REQUIRED WORK: Would you copy the lines below exactly and omit the images?

SOURCE INFORMATION:
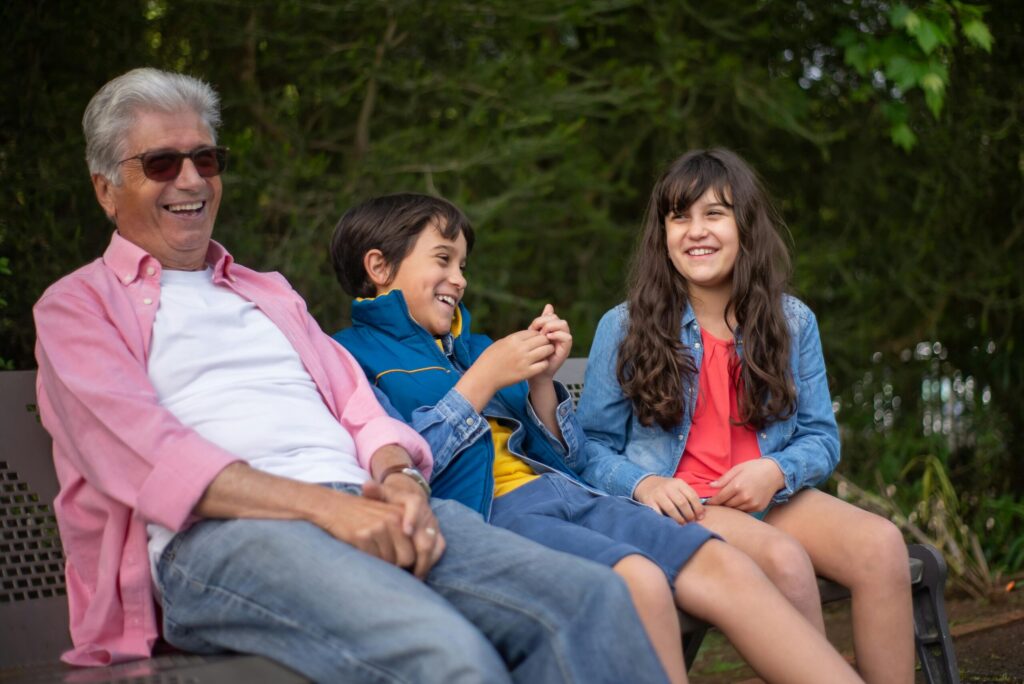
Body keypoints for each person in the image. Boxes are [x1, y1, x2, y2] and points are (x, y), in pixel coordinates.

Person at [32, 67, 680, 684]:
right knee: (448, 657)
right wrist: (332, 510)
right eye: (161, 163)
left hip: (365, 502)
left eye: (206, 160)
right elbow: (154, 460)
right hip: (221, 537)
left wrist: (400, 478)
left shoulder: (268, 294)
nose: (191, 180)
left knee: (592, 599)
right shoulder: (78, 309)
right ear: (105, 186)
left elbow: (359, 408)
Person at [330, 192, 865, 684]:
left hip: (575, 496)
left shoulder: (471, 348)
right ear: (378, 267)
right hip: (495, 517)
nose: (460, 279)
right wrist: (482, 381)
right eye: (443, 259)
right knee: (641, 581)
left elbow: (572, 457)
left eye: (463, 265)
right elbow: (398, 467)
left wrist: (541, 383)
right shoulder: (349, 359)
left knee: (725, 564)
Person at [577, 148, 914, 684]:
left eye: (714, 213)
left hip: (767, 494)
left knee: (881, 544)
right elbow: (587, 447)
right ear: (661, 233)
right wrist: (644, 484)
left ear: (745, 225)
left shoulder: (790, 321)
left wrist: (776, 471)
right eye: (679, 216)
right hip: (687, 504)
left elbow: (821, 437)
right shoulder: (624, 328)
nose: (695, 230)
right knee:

RESPONSE TO THIS TASK:
Body keypoints for each person in the image. Boxes are [x1, y1, x2, y2] and points are (x, y), in pixel coordinates.

Person at [32, 67, 680, 684]:
right knee: (448, 657)
right wrist: (332, 510)
right eye: (161, 163)
left hip: (365, 502)
left eye: (206, 160)
right elbow: (154, 460)
right hip: (221, 537)
left wrist: (400, 478)
left shoulder: (268, 294)
nose: (191, 180)
left knee: (592, 599)
right shoulder: (78, 309)
right ear: (105, 186)
left elbow: (359, 408)
Person at [330, 192, 865, 684]:
left hip: (575, 496)
left shoulder: (471, 348)
right ear: (378, 267)
right hip: (495, 517)
nose: (460, 279)
right wrist: (482, 381)
right eye: (443, 259)
right knee: (641, 581)
left elbow: (572, 457)
left eye: (463, 265)
right elbow: (398, 467)
left wrist: (541, 383)
right shoulder: (349, 359)
left knee: (725, 564)
Person at [577, 148, 914, 684]:
left eye: (714, 213)
left hip: (767, 494)
left knee: (881, 544)
right elbow: (587, 447)
right ear: (661, 233)
right wrist: (644, 484)
left ear: (745, 225)
left shoulder: (790, 321)
left wrist: (776, 471)
right eye: (679, 216)
right hip: (687, 504)
left elbow: (821, 437)
right shoulder: (624, 328)
nose: (695, 230)
right knee:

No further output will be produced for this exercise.